Она вовсе не собиралась его упрекать, но все равно слова эти прозвучали как-то недовольно. Анна услышала собственный голос будто со стороны и снова расстроилась: «Вечно из меня эмоции лезут, когда надо и когда не надо. И как это люди умудряются владеть собой при любых обстоятельствах?» И дело ведь не в том, что ребята съели весь хлеб! Съели – и на здоровье, они всю ночь работали. Дело в этом ужасном, отвратительном сочетании слов «твой Никита». Мало того что она не выносит этого имени – имени человека, который для матери оказался важнее и дороже Анны, так еще и местоимение! Вот она и разозлилась, и сорвалась. Но Гудвин ничего про мать с Никитой не знает, да и про саму Анну не знает тоже, поэтому для него злость в ее голосе прозвучала совсем иначе и относилась к тому злосчастному хлебу, которого ей не досталось на завтрак. «И почему я такая нескладная!» – сердито подумала она и снова уселась к своему ноутбуку.
Орлов
– Грэнни привезет нас…
Малыш запнулся, вспоминая слово, и закончил по-английски:
– Soon.
– Скоро, – шепотом подсказала братику девочка-афроамериканка.

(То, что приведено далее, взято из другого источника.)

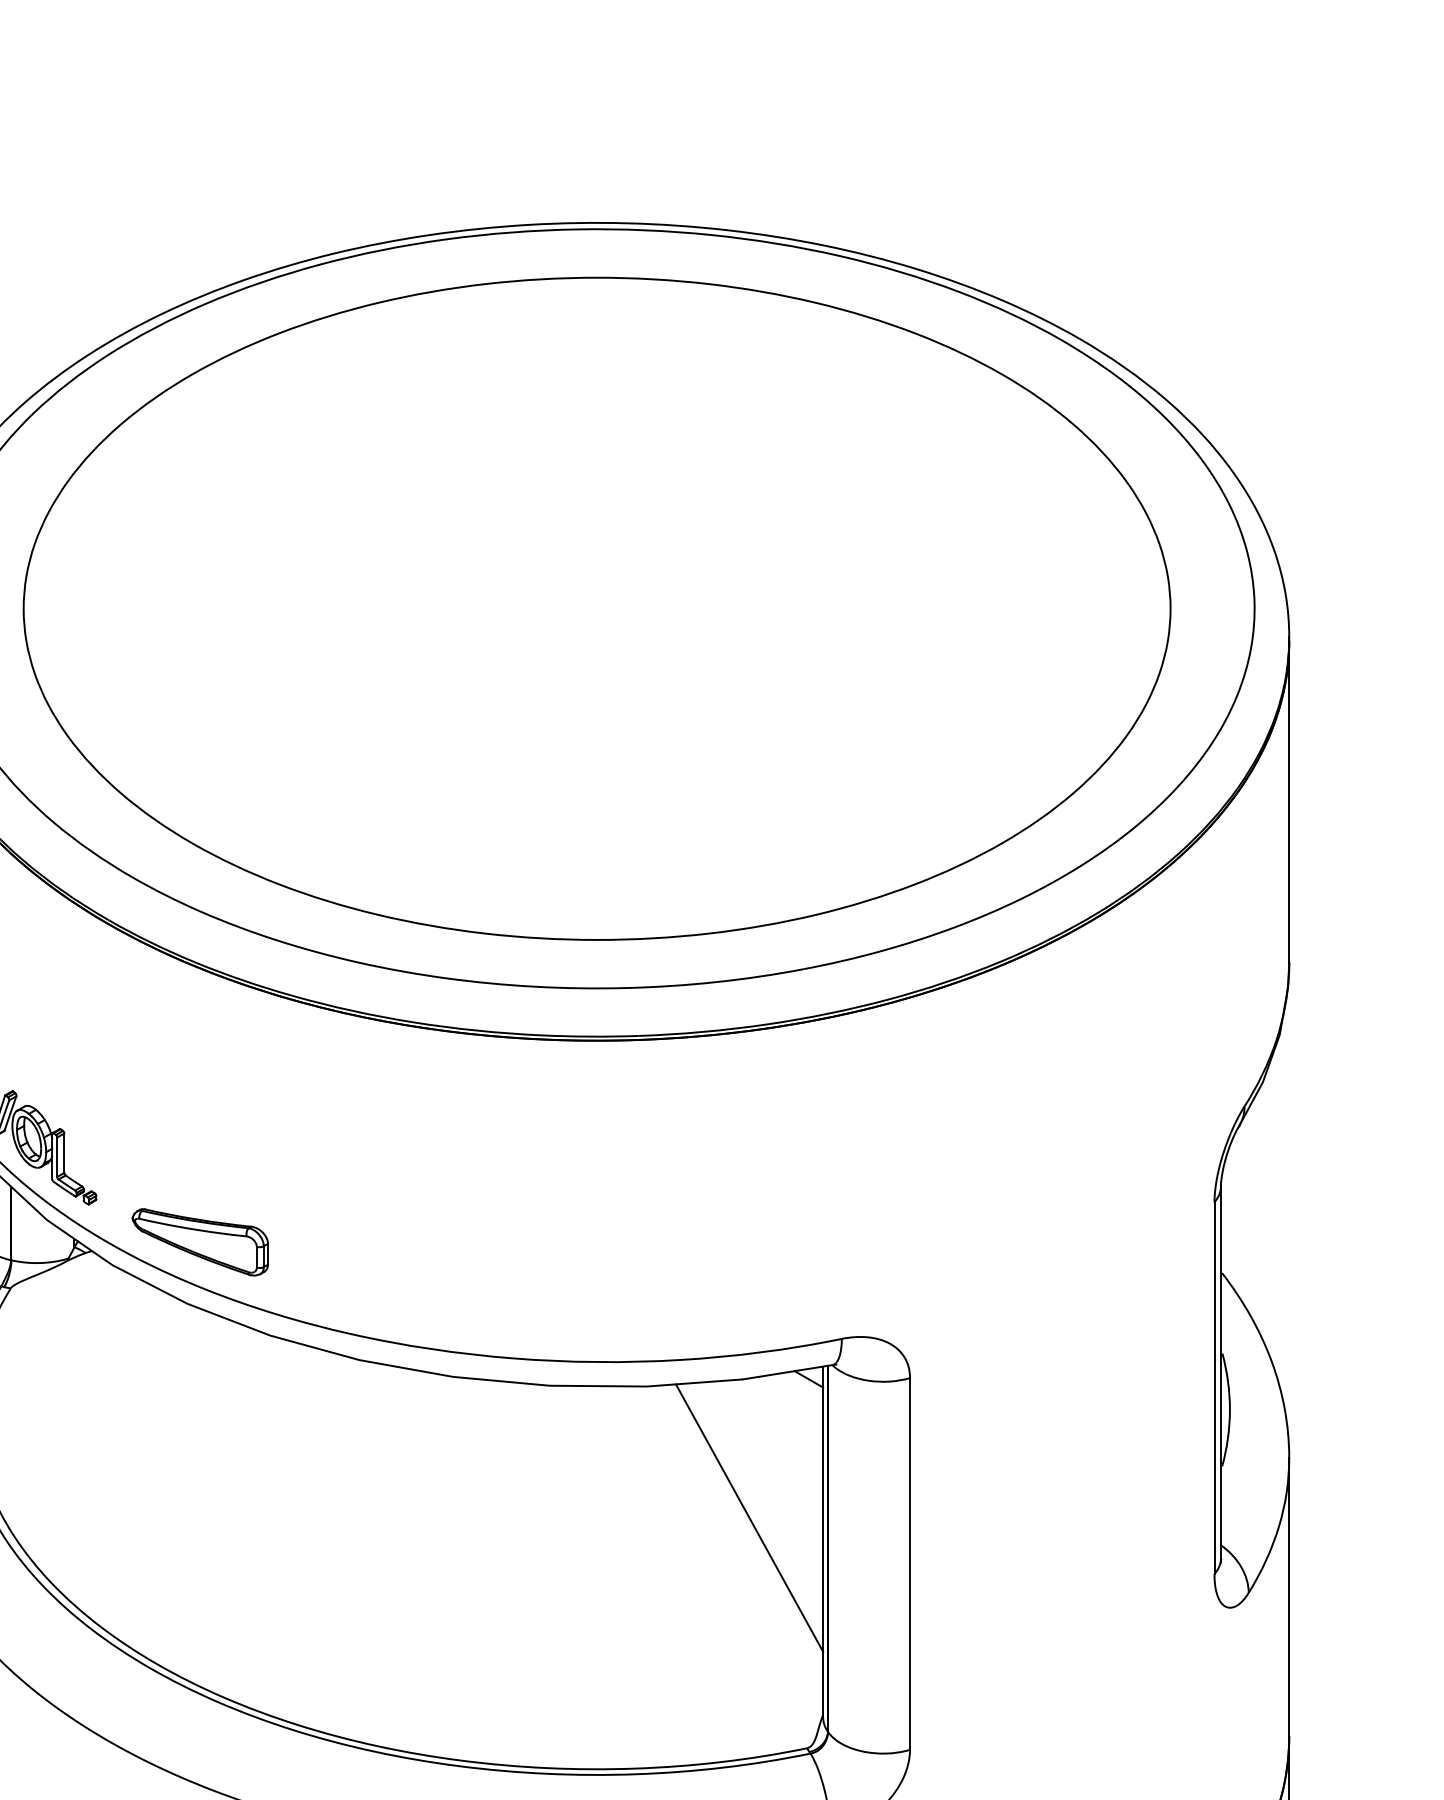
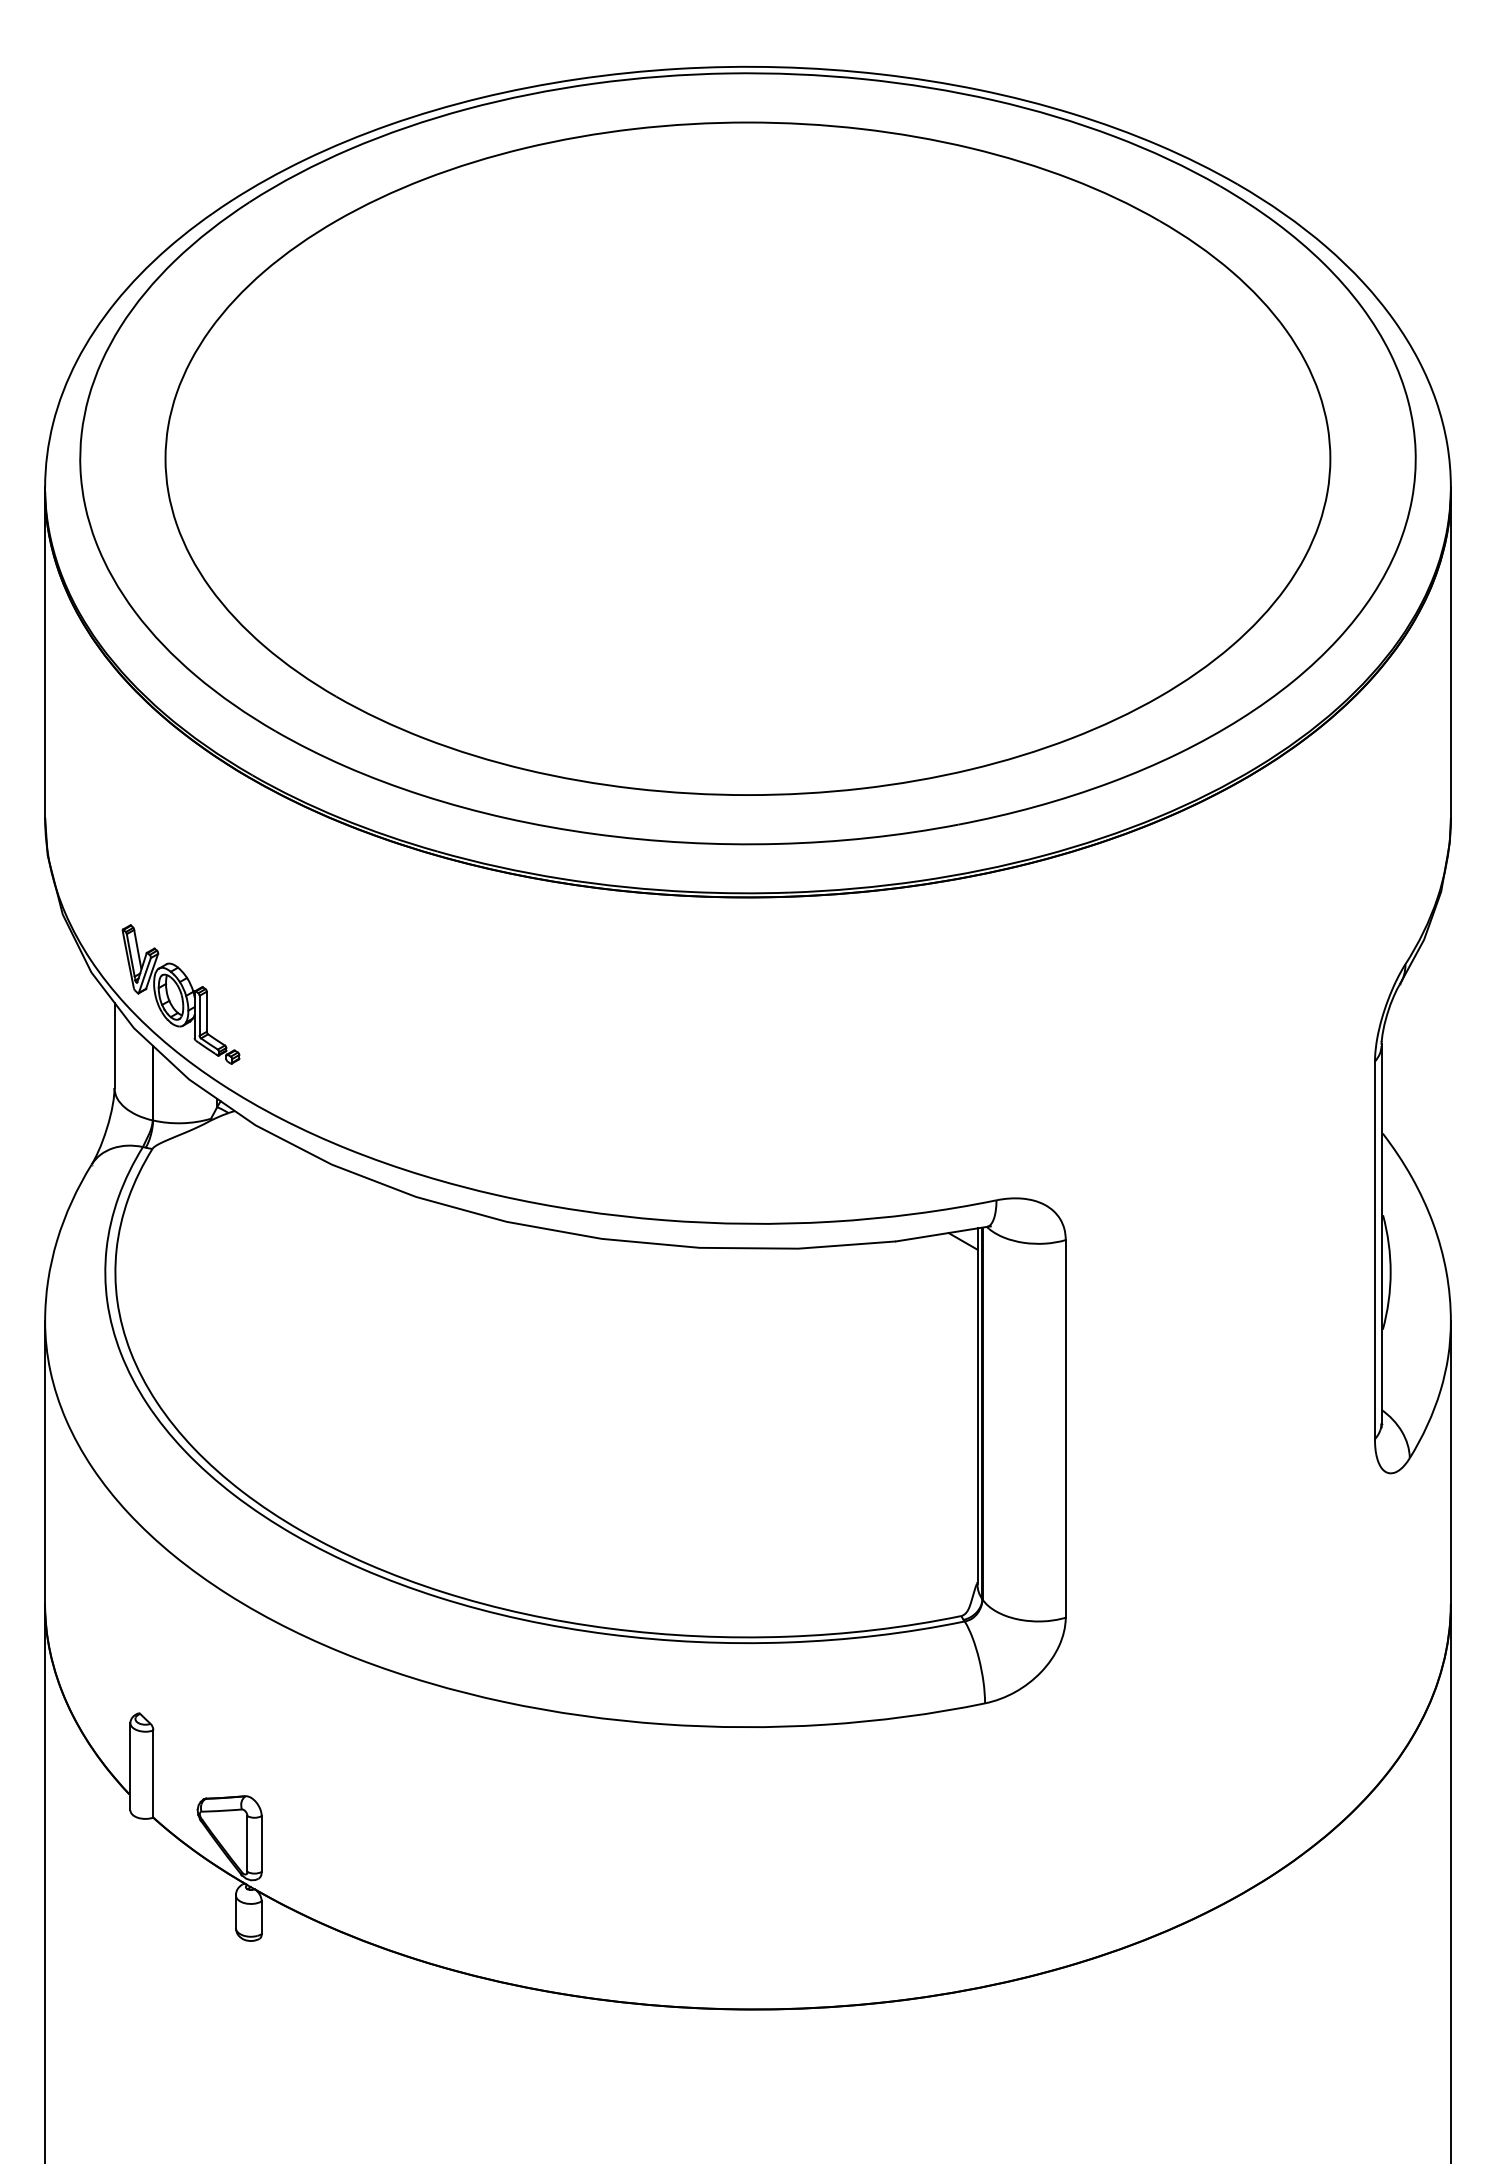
part: (199, 1241) -> (344, 1101), removed
line: (749, 1518) -> (902, 1382), removed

– Да, скоро, – радостно повторил сероглазый мальчик с кудрявыми светло-каштановыми волосиками.
– Значит, скоро увидимся! – радостно откликнулся Борис Александрович. – Учи русский язык как следует, здесь он тебе пригодится.
Из четверых приемных детей троих взяли в семью в младенчестве, и двуязычие было для них абсолютной нормой: ребятишки одинаково свободно говорили и по-английски, и по-русски. А маленького Фрэнка усыновили в возрасте трех с половиной лет, и вторым языком он пока владел не очень хорошо.